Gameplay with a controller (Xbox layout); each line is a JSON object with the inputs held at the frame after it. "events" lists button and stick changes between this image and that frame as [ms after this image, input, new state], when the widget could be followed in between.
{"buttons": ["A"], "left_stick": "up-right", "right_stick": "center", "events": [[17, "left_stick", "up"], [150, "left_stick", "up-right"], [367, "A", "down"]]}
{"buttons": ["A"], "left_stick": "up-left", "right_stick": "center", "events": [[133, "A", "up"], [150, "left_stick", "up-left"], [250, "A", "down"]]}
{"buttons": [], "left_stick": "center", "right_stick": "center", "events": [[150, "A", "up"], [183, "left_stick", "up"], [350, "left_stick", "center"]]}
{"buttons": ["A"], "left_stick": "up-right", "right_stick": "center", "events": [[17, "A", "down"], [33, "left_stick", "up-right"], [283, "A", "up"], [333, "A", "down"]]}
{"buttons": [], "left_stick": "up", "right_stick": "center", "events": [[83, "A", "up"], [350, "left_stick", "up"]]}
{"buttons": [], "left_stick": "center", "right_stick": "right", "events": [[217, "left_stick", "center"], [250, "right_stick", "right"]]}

══════

Give a verbatim copy of the material above.

▸ **Expected output**:
Gameplay with a controller (Xbox layout); each line is a JSON object with the inputs held at the frame after it. "events" lists button and stick changes between this image and that frame as [ms after this image, input, new state], when the widget could be followed in between.
{"buttons": ["A"], "left_stick": "up-right", "right_stick": "center", "events": [[17, "left_stick", "up"], [150, "left_stick", "up-right"], [367, "A", "down"]]}
{"buttons": ["A"], "left_stick": "up-left", "right_stick": "center", "events": [[133, "A", "up"], [150, "left_stick", "up-left"], [250, "A", "down"]]}
{"buttons": [], "left_stick": "center", "right_stick": "center", "events": [[150, "A", "up"], [183, "left_stick", "up"], [350, "left_stick", "center"]]}
{"buttons": ["A"], "left_stick": "up-right", "right_stick": "center", "events": [[17, "A", "down"], [33, "left_stick", "up-right"], [283, "A", "up"], [333, "A", "down"]]}
{"buttons": [], "left_stick": "up", "right_stick": "center", "events": [[83, "A", "up"], [350, "left_stick", "up"]]}
{"buttons": [], "left_stick": "center", "right_stick": "right", "events": [[217, "left_stick", "center"], [250, "right_stick", "right"]]}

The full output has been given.